6. Emergenze affrontate solo con l’improvvisazione
 
Fin qui abbiamo raccontato cosa si stia facendo sul fronte della prevenzione. Ma come ormai i siciliani hanno capito, questi atteggiamenti poco prudenti danno periodicamente vita a emergenze che, in molti casi, non vengono affrontate come prevede la legge.
I Comuni isolani, infatti, si confermano in ritardo sul duplice fronte della prevenzione e della gestione dell’emergenza. Se nel primo caso è ancora bassa la percentuale degli interventi conclusi sul territorio per la mitigazione del rischio idrogeologico (la media è di un intervento portato a termine ogni due), sul secondo fronte restano ancora pochissimi gli Enti locali che rispettano la legge n. 100 del 2012, che prevedeva la redazione dei Piani comunali di emergenza entro 90 giorni dall’entrata in vigore della legge, predisponendone, inoltre, un aggiornamento periodico.

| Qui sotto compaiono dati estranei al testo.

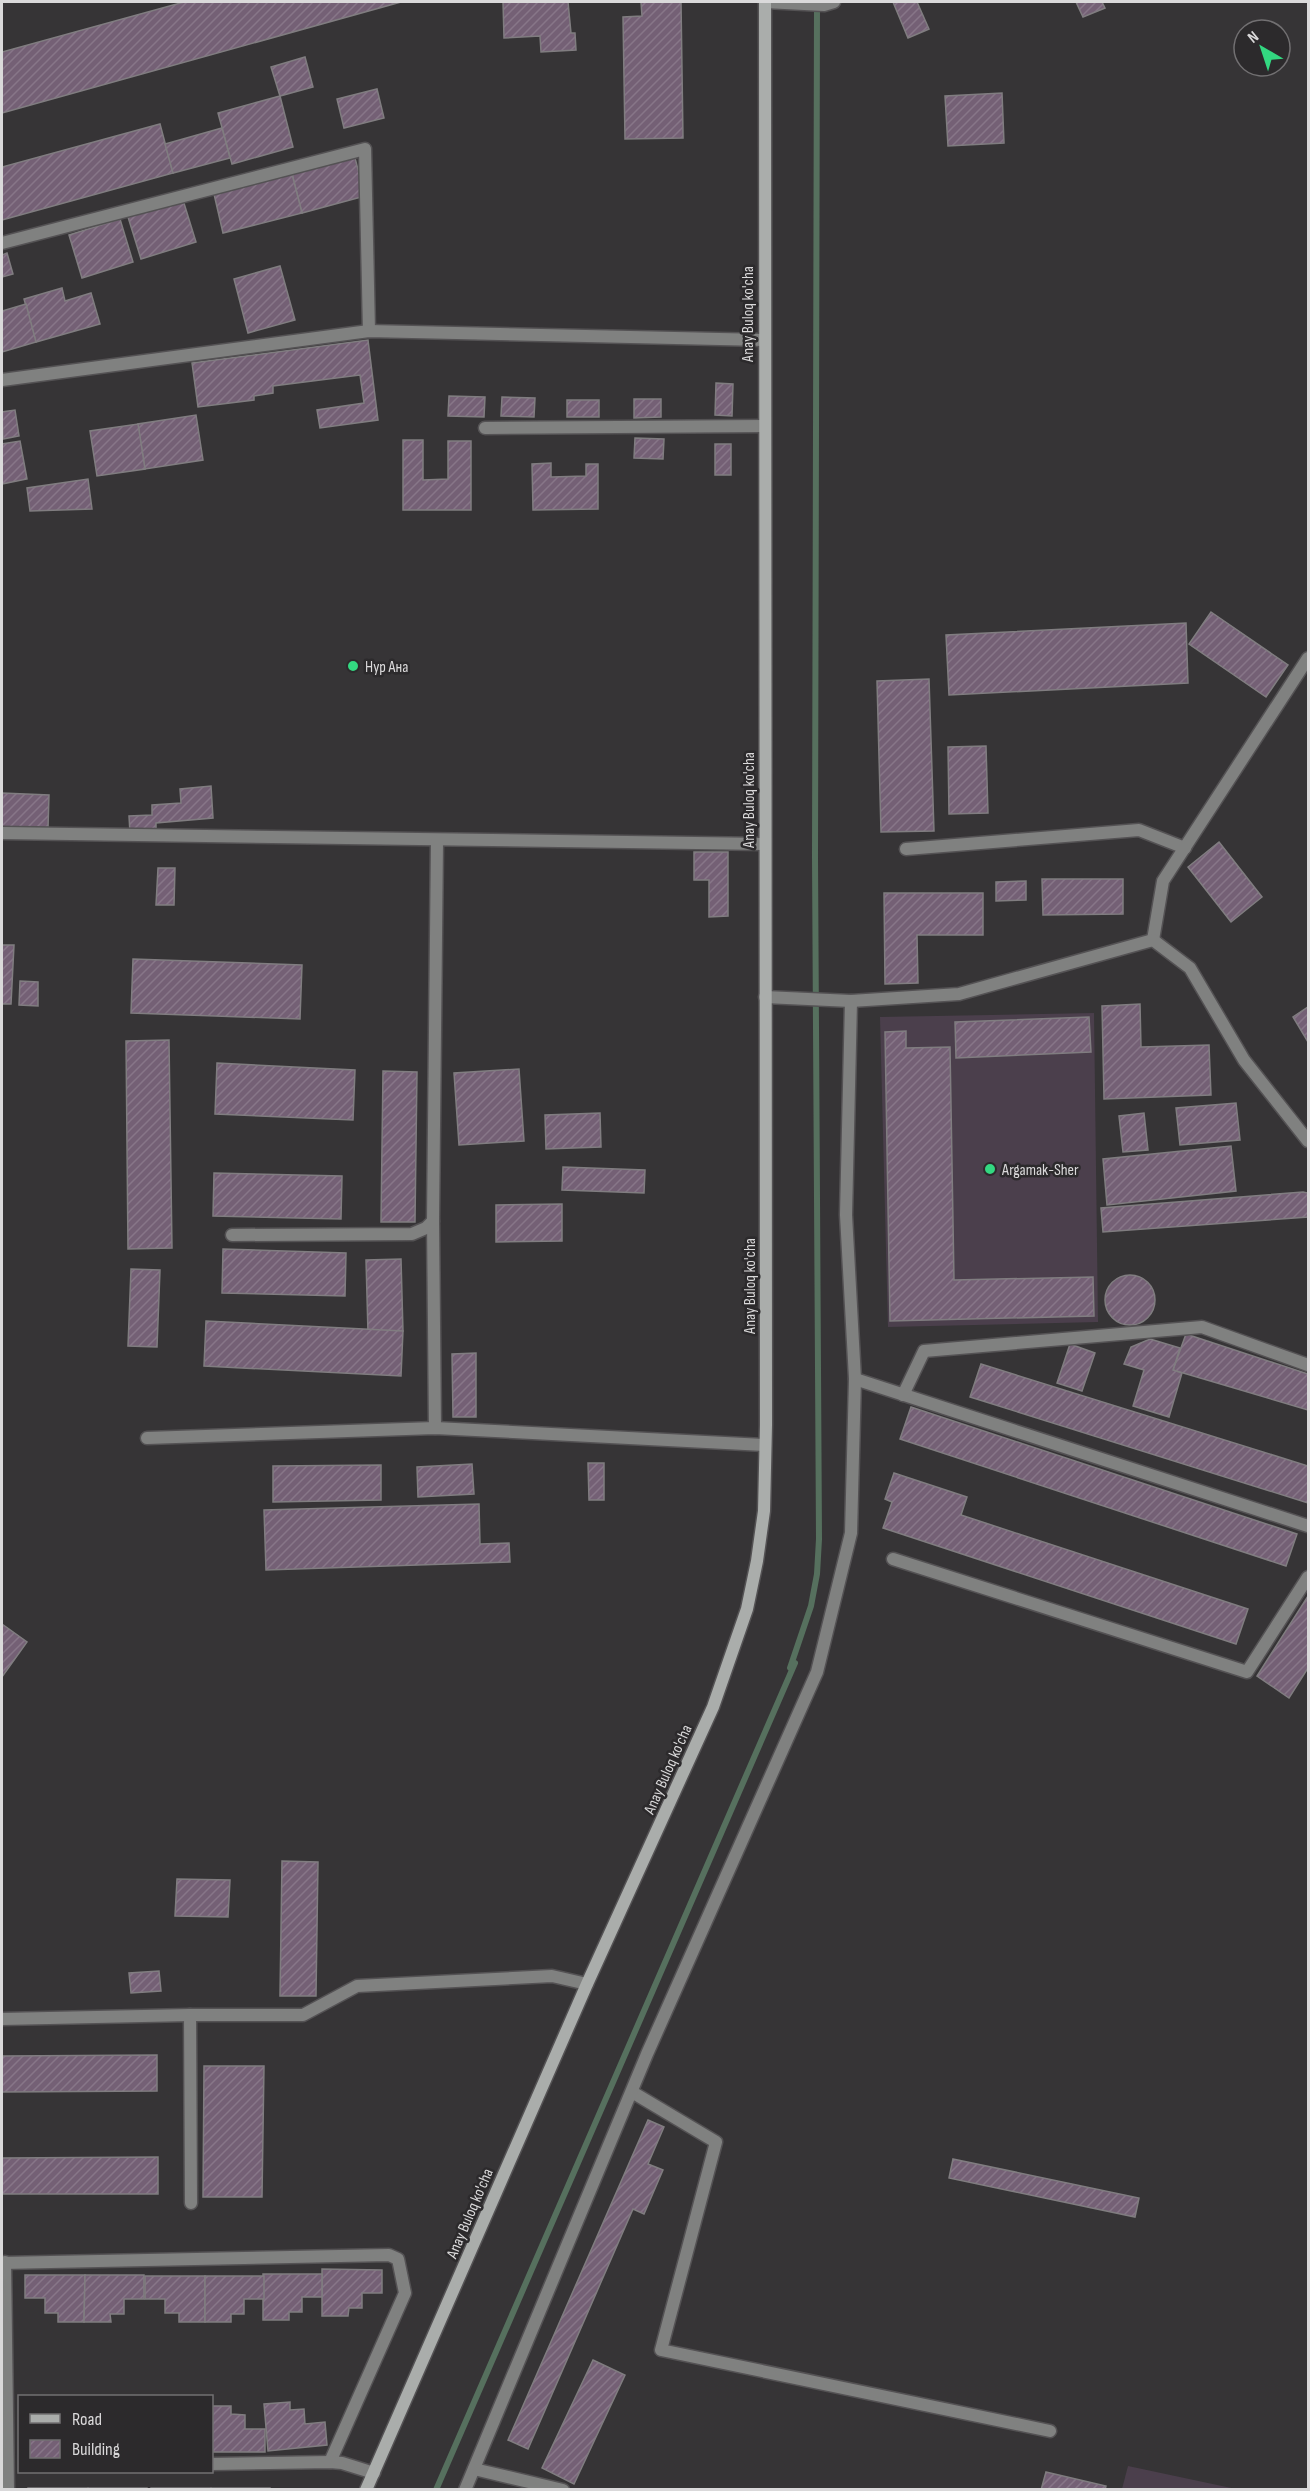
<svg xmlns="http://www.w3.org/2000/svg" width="1310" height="2491" viewBox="0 0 1310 2491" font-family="'Sofia Sans Condensed',sans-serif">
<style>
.grass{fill:#4b3f4c}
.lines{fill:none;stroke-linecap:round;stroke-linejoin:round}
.stream{stroke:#56705e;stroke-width:6}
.building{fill:url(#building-hatch);stroke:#807d80;stroke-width:1.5}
.service-casing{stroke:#545254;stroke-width:15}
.minor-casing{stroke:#545254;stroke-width:15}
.secondary-casing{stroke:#545254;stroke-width:15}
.service{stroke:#808180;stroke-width:12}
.minor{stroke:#808180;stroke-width:12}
.secondary{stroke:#aaadab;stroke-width:12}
.poi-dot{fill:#33d881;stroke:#2c2a2c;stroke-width:2}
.labels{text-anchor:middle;stroke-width:5;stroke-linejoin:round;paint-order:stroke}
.street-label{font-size:16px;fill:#dad9da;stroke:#2c2a2c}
.poi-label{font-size:16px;fill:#dad9da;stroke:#2c2a2c;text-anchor:start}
</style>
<defs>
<pattern id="building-hatch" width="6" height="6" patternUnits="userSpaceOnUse" patternTransform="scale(1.5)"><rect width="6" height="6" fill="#746075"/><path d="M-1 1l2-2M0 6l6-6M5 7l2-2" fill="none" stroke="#877688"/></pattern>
</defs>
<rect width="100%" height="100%" fill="#363436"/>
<!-- grass -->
<g class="grass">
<path d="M1094,1013l4,309 -210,5 -8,-310z"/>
<path d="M1128,2466l108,23h-114z"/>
</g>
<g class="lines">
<!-- stream -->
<path class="stream" d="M436,2490l359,-827 -5,5 21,-62 6,-32 2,-35 -4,-682 2,-852"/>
</g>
<!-- building -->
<g class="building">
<path d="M184,2h217l-399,111v-61z"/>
<path d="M503,2h65l3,31h4l1,17 -35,2 -1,-16 -36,2z"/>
<path d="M641,2h40l2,136 -58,1 -2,-122 19,-1z"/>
<path d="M893,2h24l12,27 -21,9z"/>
<path d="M1076,2h26l3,6 -22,9z"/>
<path d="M305,57l8,30 -33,9 -9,-29z"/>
<path d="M377,89l7,29 -40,10 -7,-29z"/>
<path d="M1002,93l2,50 -56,3 -3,-50z"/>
<path d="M280,96l13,51 -61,17 -14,-51z"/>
<path d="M160,124l13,49 -171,47v-53z"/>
<path d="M222,128l8,30 -57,15 -8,-29z"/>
<path d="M355,158l10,38 -63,17 -10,-39z"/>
<path d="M292,174l10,39 -79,20 -9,-39z"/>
<path d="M183,200l13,42 -55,17 -13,-42z"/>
<path d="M120,219l13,43 -51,16 -13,-43z"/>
<path d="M7,253l6,21 -11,3v-22z"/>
<path d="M280,266l15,54 -47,13 -14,-54z"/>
<path d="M62,288l3,13 26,-8 9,31 -64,18 -12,-43z"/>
<path d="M26,304l10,38 -34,10v-41z"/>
<path d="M368,340l10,80 -58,8 -3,-18 47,-7 -4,-28 -87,11v7l-19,3v4l-56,7 -6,-44z"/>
<path d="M716,383l17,1 -1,32 -17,-1z"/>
<path d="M449,396l36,1 -1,20 -36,-1z"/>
<path d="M502,397l33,1 -1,19 -33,-1z"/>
<path d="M634,399h27v18l-27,1z"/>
<rect x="567" y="400" width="32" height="17"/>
<path d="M15,410l4,26 -16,3 -1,-27z"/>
<path d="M196,415l7,45 -58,9 -7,-45z"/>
<path d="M138,424l7,45 -48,7 -7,-45z"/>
<path d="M635,438l29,1 -1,20 -29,-1z"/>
<path d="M403,440h20v40l25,-1v-38h23v69h-68z"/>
<path d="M20,441l7,38 -25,5v-40z"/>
<rect x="715" y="444" width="16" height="31"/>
<path d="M551,463v14l35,-1v-12h12v45l-65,1 -1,-46z"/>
<path d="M88,479l4,30 -62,2 -3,-23z"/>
<path d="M1211,612l77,53 -22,32 -77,-53z"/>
<path d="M1186,623l2,60 -239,12 -3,-60z"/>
<path d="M929,679l5,152 -53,1 -4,-151z"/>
<path d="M986,746l2,67 -39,1 -1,-67z"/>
<path d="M211,786l2,32 -57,5v8l-26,2 -1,-17 23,-1v-10l29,-2 -1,-14z"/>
<path d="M2,793l47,2 -1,33 -46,-1z"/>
<path d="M1219,842l43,55 -31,25 -43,-55z"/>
<path d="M694,852h34v64l-19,1v-37h-15z"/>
<path d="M158,868h17l-1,37h-18z"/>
<path d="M1042,879h81v35l-80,1z"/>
<path d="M1026,881v19l-30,1v-19z"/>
<path d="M884,893h99v42h-66l1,48 -33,1z"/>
<path d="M2,945h12l-3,59h-9z"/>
<path d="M133,959l169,6 -2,54 -169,-6z"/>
<path d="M20,981l18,1v24l-19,-1z"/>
<path d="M1140,1004l1,43 68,-2 2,50 -107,4 -2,-93z"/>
<path d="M1308,1007v35l-15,-25z"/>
<path d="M1089,1017l2,35 -135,6 -1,-36z"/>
<path d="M906,1031v17l44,-1 4,233 139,-3 1,39 -204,5 -5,-289z"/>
<path d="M169,1040l3,208 -44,1 -2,-208z"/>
<path d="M217,1063l138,7 -2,50 -138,-6z"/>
<path d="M519,1069l5,72 -65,4 -5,-72z"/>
<path d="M383,1071l34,1 -2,150h-34z"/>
<path d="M1236,1103l4,37 -60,5 -4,-37z"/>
<path d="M600,1113l1,34 -55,2 -1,-34z"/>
<path d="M1144,1113l4,37 -25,2 -4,-36z"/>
<path d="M1231,1146l5,45 -129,14 -4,-46z"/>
<path d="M563,1167l82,3 -1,23 -82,-3z"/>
<path d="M214,1173l128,3 -1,43 -128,-3z"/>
<path d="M1303,1192l5,1v24l-205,15 -2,-24z"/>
<path d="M562,1204v37l-66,1v-37z"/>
<path d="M223,1249l123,4 -1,43 -123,-3z"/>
<path d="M401,1259l2,72 -35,2 -2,-73z"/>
<path d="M131,1269l29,1 -3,77 -29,-1z"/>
<circle cx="1130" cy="1300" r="25"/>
<path d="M206,1321l197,10 -2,45 -197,-10z"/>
<path d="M1186,1334l122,40v36l-135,-40z"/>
<path d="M1150,1339l30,9 -7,22 9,3 -13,44 -36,-11 11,-36 -20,-6 7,-17z"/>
<path d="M1070,1344l25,9 -13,38 -25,-8z"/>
<path d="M476,1353v64h-23l-1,-63z"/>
<path d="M981,1364l327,102v37l-338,-106z"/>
<path d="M911,1407l386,127 -11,32 -386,-127z"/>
<path d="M588,1463h16v37h-15z"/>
<path d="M472,1464l2,30 -56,3 -1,-30z"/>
<path d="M381,1465v35l-108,2v-36z"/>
<path d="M894,1473l73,24 -6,18 287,94 -12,35 -353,-116 9,-26 -7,-3z"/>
<path d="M479,1504l1,40 29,-1 1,19 -244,8 -2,-60z"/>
<path d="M1308,1596v72l-19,30 -32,-22z"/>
<path d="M2,1624l25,18 -25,35z"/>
<path d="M282,1861l36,1 -2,134h-36z"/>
<path d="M177,1879l53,1 -2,37 -53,-1z"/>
<path d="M159,1971l2,20 -30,2 -2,-20z"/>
<path d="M157,2055v36l-155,1v-36z"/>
<path d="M204,2066h60l-2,131h-59z"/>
<path d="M648,2120l16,7 -16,37 15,6 -19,44 -11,-5 -105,240 -20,-9z"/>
<path d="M158,2157v37h-156v-36z"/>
<path d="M953,2159l186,39 -4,19 -186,-39z"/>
<path d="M322,2269l60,1v23h-20v15h-13l-1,8h-26z"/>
<path d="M263,2274h59v23h-20v15h-13v8h-26z"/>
<path d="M25,2275h60l-1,47h-26v-9h-13v-15h-20z"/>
<path d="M85,2275h59v24h-20v15h-14l1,8h-27z"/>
<path d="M145,2276h60v46h-26v-9h-14v-14h-20z"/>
<path d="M205,2276h59v23h-20v15h-13v8h-26z"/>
<path d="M593,2360l32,15 -51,109 -32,-16z"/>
<path d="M290,2402v8l14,-1 1,15 20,-2 2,23 -59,6 -4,-47z"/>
<path d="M212,2406h19v8l14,1v14h20v23h-53z"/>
<path d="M1046,2472l60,14 -1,4h-64z"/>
<rect x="28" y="2488" width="60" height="2"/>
<rect x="88" y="2488" width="59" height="2"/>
<rect x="151" y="2488" width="60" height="2"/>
<rect x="211" y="2488" width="59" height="2"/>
</g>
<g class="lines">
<defs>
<g id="service">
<path d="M2,833l762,11"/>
<path d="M906,849l233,-19 46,18"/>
<path d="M1153,940l10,-59 145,-223"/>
<path d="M433,1221l2,207"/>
<path d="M232,1235l180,-1 14,-6 7,-7 4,-380"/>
<path d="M147,1438l288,-10 330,17"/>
<path d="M190,2015l1,188"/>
<path d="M2,2019l188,-4h113l54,-29 195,-10 35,8"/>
<path d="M632,2092l84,50 -55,208 389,81"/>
<path d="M474,2469l89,21"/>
</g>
<g id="minor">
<path d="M765,2l59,3 10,-3"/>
<path d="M2,243l363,-94 4,182"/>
<path d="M2,380l367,-49 395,9"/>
<path d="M485,428l279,-2"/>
<path d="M765,997l86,4 108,-7 194,-54 37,28 54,92 64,81"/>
<path d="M855,1379l453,147"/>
<path d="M903,1395l21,-44 278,-24 106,38"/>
<path d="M893,1559l354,113 61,-95"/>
<path d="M5,2262l3,228"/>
<path d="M2,2263l387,-8 9,4 7,34 -75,169"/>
<path d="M212,2464l118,-2 12,1 32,10"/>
<path d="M465,2490l182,-436 170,-382 34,-139 4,-154 -9,-164 5,-214"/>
</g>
<path id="secondary" d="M366,2490l221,-506 126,-277 34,-98 10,-48 7,-50 2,-86 -1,-1423"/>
</defs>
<!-- service casing -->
<use href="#service" class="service-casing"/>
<!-- minor casing -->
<use href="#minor" class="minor-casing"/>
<!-- secondary casing -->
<use href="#secondary" class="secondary-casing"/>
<!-- service -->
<use href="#service" class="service"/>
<!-- minor -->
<use href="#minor" class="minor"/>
<!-- secondary -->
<use href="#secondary" class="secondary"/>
</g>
<!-- markers -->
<g class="poi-dot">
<circle cx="353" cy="666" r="6"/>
<circle cx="990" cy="1169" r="6"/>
</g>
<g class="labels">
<!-- street labels -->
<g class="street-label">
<text transform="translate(747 314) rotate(-90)" y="6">Anay Buloq ko'cha</text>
<text transform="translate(748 800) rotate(-90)" y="6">Anay Buloq ko'cha</text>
<text transform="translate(749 1286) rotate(-90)" y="6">Anay Buloq ko'cha</text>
<text transform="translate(667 1769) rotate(-66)" y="6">Anay Buloq ko'cha</text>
<text transform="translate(469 2213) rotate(-67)" y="6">Anay Buloq ko'cha</text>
</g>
<!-- poi labels -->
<g class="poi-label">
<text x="365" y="672">Нур Ана</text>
<text x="1002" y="1175">Argamak-Sher</text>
</g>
</g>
<!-- border -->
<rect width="1310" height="2491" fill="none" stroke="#dad9da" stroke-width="6"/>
<!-- legend -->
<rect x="18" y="2395" width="195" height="78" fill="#2c2a2c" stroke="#727072" stroke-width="1.5"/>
<rect x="30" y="2414" width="30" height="9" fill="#aaadab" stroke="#727072" stroke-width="1.5"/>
<text x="72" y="2425" font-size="18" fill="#dad9da">Road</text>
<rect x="30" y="2440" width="30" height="18" fill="url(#building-hatch)" stroke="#727072" stroke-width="1.5"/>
<text x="72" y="2455" font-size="18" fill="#dad9da">Building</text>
<!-- north arrow -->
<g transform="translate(1262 48) rotate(321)"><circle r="28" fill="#2c2a2c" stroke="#727072" stroke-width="1.5"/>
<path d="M0-4.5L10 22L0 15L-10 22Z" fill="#33d881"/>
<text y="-9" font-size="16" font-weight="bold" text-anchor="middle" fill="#dad9da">N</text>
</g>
</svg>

Soltanto 190 Comuni sui 390 presenti in tutta l’Isola hanno approvato questo importante documento, cioè meno del 50%. Impietoso, inoltre, il confronto col resto d’Italia, dove la media è di quasi 9 su 10 (86% il dato aggiornato dalla Protezione civile nazionale lo scorso ottobre). Eppure si tratta di uno strumento essenziale che racchiude l’insieme delle “procedure operative di intervento – si legge sul sito del Dipartimento della Protezione civile – per fronteggiare una qualsiasi calamità attesa in un determinato territorio”.